▸ **OBJECTIVE**
In the records below, copy every line from the one containing "genus: Arhopala" up to and including the one containing "scientific name: Alopecurus magellanicus", keeping each line unchanged.

▸ **TASK INPUTS**
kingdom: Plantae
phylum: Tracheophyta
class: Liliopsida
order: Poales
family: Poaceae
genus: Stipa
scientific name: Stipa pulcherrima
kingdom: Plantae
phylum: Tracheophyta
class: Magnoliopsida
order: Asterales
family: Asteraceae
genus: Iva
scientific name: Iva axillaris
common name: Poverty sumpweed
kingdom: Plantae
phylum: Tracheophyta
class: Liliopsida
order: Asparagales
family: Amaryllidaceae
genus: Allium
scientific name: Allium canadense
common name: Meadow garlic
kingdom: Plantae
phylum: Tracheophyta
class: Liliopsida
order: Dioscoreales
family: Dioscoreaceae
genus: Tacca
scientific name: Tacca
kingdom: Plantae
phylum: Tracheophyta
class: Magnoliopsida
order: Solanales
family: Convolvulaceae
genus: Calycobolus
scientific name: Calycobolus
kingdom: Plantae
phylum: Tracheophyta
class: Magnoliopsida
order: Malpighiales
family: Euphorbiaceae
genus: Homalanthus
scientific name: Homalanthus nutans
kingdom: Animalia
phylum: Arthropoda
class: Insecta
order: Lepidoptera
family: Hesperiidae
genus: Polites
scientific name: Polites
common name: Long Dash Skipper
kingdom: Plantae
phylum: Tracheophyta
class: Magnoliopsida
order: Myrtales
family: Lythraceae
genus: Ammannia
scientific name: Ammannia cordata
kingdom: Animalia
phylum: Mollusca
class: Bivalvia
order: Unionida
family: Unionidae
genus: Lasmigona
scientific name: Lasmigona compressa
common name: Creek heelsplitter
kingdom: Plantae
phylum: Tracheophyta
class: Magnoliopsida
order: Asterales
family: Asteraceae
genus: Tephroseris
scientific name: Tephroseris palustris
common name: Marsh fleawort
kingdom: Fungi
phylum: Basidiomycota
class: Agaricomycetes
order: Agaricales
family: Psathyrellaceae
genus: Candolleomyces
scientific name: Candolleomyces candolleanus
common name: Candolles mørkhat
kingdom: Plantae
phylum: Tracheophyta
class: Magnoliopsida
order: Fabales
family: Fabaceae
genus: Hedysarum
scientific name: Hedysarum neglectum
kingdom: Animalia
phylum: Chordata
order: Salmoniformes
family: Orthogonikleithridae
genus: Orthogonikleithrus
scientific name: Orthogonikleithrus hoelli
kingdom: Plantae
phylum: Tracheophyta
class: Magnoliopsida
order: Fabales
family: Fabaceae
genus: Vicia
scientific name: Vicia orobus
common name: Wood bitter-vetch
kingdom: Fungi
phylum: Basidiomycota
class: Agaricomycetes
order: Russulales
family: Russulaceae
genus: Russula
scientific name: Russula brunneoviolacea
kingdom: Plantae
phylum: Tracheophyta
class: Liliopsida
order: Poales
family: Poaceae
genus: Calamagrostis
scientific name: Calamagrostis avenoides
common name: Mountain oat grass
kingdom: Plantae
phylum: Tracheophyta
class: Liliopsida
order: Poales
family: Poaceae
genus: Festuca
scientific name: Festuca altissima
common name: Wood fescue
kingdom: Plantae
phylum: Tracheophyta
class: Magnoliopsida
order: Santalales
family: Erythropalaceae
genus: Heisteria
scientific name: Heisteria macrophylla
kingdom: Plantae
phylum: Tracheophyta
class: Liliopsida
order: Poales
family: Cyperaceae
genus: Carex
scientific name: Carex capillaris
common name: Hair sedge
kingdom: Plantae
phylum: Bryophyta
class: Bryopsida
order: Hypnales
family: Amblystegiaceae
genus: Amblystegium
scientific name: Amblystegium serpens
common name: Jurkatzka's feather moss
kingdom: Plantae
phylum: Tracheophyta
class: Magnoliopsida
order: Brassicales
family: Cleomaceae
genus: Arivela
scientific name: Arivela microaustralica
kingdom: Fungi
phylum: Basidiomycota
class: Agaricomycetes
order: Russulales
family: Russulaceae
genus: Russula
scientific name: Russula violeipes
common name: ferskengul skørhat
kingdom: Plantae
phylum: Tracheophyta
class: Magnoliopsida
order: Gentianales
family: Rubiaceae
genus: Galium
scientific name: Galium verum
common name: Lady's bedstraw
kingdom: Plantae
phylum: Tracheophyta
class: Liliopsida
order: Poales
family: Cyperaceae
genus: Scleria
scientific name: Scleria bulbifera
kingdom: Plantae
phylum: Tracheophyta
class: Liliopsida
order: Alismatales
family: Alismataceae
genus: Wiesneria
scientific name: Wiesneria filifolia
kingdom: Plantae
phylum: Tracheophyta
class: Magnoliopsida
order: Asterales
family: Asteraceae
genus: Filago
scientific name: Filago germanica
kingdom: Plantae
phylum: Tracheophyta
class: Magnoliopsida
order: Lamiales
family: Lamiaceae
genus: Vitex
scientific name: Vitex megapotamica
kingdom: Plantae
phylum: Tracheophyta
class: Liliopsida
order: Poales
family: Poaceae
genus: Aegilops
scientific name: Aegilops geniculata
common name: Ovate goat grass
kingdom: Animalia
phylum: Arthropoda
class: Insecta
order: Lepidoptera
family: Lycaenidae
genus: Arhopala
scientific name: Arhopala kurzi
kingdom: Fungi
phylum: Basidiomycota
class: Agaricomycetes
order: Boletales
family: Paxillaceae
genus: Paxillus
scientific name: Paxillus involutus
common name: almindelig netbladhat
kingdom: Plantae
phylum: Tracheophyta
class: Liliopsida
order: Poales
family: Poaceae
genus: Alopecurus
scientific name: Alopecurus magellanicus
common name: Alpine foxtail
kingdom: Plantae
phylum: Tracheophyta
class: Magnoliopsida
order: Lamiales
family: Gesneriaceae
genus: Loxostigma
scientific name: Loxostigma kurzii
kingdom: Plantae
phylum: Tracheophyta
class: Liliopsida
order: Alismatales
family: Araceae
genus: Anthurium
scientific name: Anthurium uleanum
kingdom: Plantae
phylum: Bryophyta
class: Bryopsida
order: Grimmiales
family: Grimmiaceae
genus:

▸ **CORRECT ANSWER**
genus: Arhopala
scientific name: Arhopala kurzi
kingdom: Fungi
phylum: Basidiomycota
class: Agaricomycetes
order: Boletales
family: Paxillaceae
genus: Paxillus
scientific name: Paxillus involutus
common name: almindelig netbladhat
kingdom: Plantae
phylum: Tracheophyta
class: Liliopsida
order: Poales
family: Poaceae
genus: Alopecurus
scientific name: Alopecurus magellanicus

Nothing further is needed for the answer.